2 Tbsps Butter
1 small shallot, minced
1 12oz bag fresh cranberries
2 oranges, zested and juiced
½ cup sugar
Pinch ground cloves
¼ tsp salt
Place a saucepan on medium heat. Melt butter in pan and add shallots. Sweat shallots until translucent. Add other ingredients and lower heat to medium low or low. Cover and allow to simmer. Check after 5 minutes to make sure it’s not burning on the bottom. Once cranberries are softened, use a fork, the back of a spoon, or a potato masher to press the cranberries against the bottom or sides of the pan to help break them down. Cook another 5-10 minutes until mixture has the consistency of jelly. Add water if it thickens too much. Transfer to a glass or plastic container and chill for at least an hour before serving.
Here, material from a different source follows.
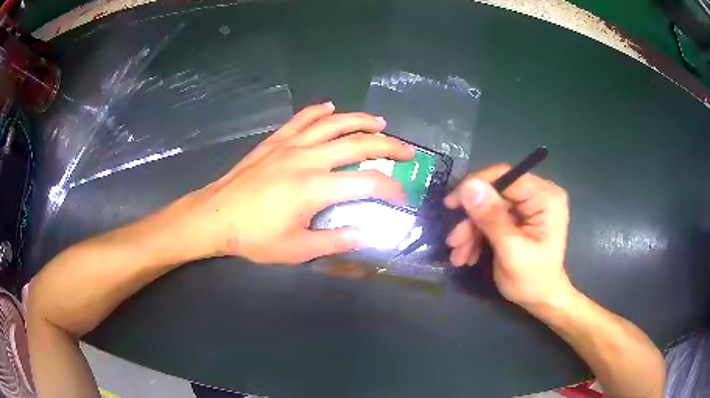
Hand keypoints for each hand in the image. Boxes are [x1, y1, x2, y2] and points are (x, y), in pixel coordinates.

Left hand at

Serving Suggestion: Mini Open Face Turkey and Brie Sandwiches
Order 1-2 lbs oven roasted turkey from your local deli counter (I like Boars Head) and have them cut it as thickly as possible. Likely they’ll ask you several times if you’re sure…you are. While you’re at the grocery store, pick up one or two baguettes and a round of brie or camembert.
Once home, pull the turkey apart into rough strips. Don’t cut them. The rough texture of the turkey gives the cranberry sauce a rough surface to hang onto. Slice the baguette into 1/8 inch slices or so. Slice camembert or brie into 2″x1″x1/8″ slices (or so…these are your sandwiches so do what you like!).
Assemble these little sandwiches by layering a piece of bread with a slice of camembert or brie and then a piece of the turkey. Top the turkey with a dollop of cranberry sauce and you’re ready! If you feel like being fancy, place a small piece of rosemary on top.